我所认识的欧洲人,不论是外交家还是商人,都认定大陆犹如一个充满着惊心动魄内涵的大问号。主要因为闭关自守的政策,令这个国家显得异常神秘。有些外国人到中国来,是因为他们对中国文化持有兴趣。当他们有机会能与中国人交谈时,他们当然会有种种问题要问,但这些绝对与政治无关。身为中国人,我以为,帮助外国人了解中国,包括她的文化历史,她的奋斗目标,这并不是一件坏事;但党内的激进分子,却看不到这些有利条件。他们想象任何中国人,只要不是作为共产党歌功颂德的宣传品,便是与国家作对。而每个到中国来的外国人,都是企图来挑剔共产党制度的过失与缺点的。因此他们总怀疑那些为外资公司工作、或与欧洲人有接触的中国人。
文革前,我有十分踏实的安全感,因为我与任何政界任重要职务的中国人,都不相识。因此没有这种可以获得国家机密的可能。而且我向来也十分谨慎小心,从不与我的中国朋友或亲戚提及任何敏感的问题。特别是共产党员。最后我的问题总算弄清了,因为文革期间,我的朋友和亲戚也都经过审查,他们都老实说我从未对国家机密表示过兴趣。
“斯谷特是个特务,他的任务就是收集情报。他要你为他做些什么?他没让你为他收集情报吧?”
“我为亚细亚工作,它是个外资公司,我所知道的有关中国的情况,不会比外国人更多。”
“对一个特务来说,他不可能不收集情报。”
“你肯定他是特务?”我问。
“你怀疑我们所掌握的材料吗?”
“那你们为什么不逮捕他?公开申明他是‘不受欢迎的人’,将他驱逐出境?”
“我们不愿打草惊蛇。他已在我们严密监视之下,我们对他的行动都了解。这些英国人不但为他自己国家工作,还为美国人工作。
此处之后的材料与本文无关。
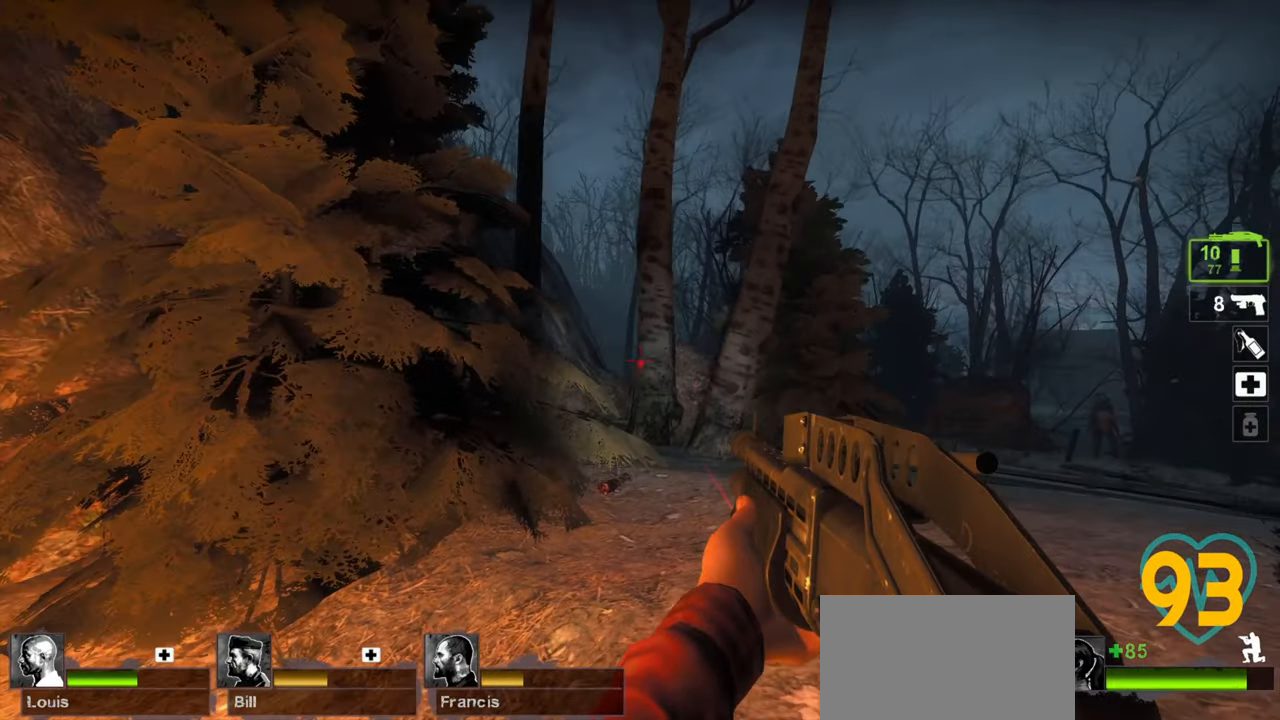
{"keys": ["ctrl", "d"], "mouse": [], "mouse_move": "left", "events": [[117, "a", "down"], [217, "d", "up"], [400, "a", "up"], [400, "d", "down"]]}
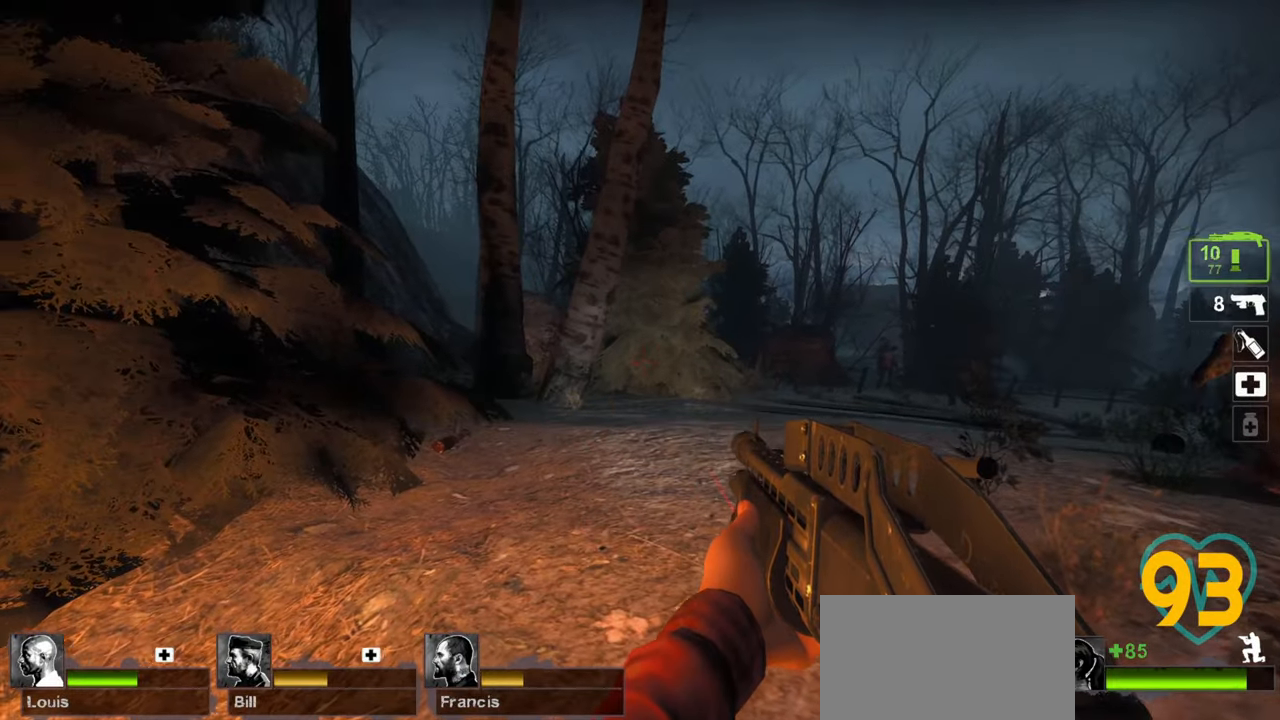
{"keys": ["ctrl", "d", "w"], "mouse": [], "mouse_move": "down-right", "events": [[317, "w", "down"]]}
因为美国人不可以公开到中国来。美国人与国民党关系密切,因此看来,英国人与国民党也有联系的。”
他提高了嗓门,继续不分青红皂白地往下说:“一九六二年斯谷特第二次到上海,正是国民党伺机反攻大陆之时。斯谷特在这个时候与你联络,是因为你与国民党有联系。”
“没这回事!我与国民党没任何关系。”
“你丈夫是国民党政府的高级官员,这还不算,你的家庭出身就说明你是倾向国民党的。伟大领袖关于阶级斗争的教导不仅是望远镜,还是显微镜。经毛泽东思想武装起来的我们,能透过现象看本质。”
我定神追忆一下,那些外国朋友,包括斯谷特,有否问及我有关台湾的情况。这一思想活动让提审员抓住了。但他只知道我这是在思想,而具体到底想些什么,他却是抓不住了。他急迫地问:“不管你交代与否,我们对你和斯谷特的谈话内容,是有全面的记录的。”
“要真那样的话,那你们肯定知道,我与斯谷特是从不谈及政治的。”我说。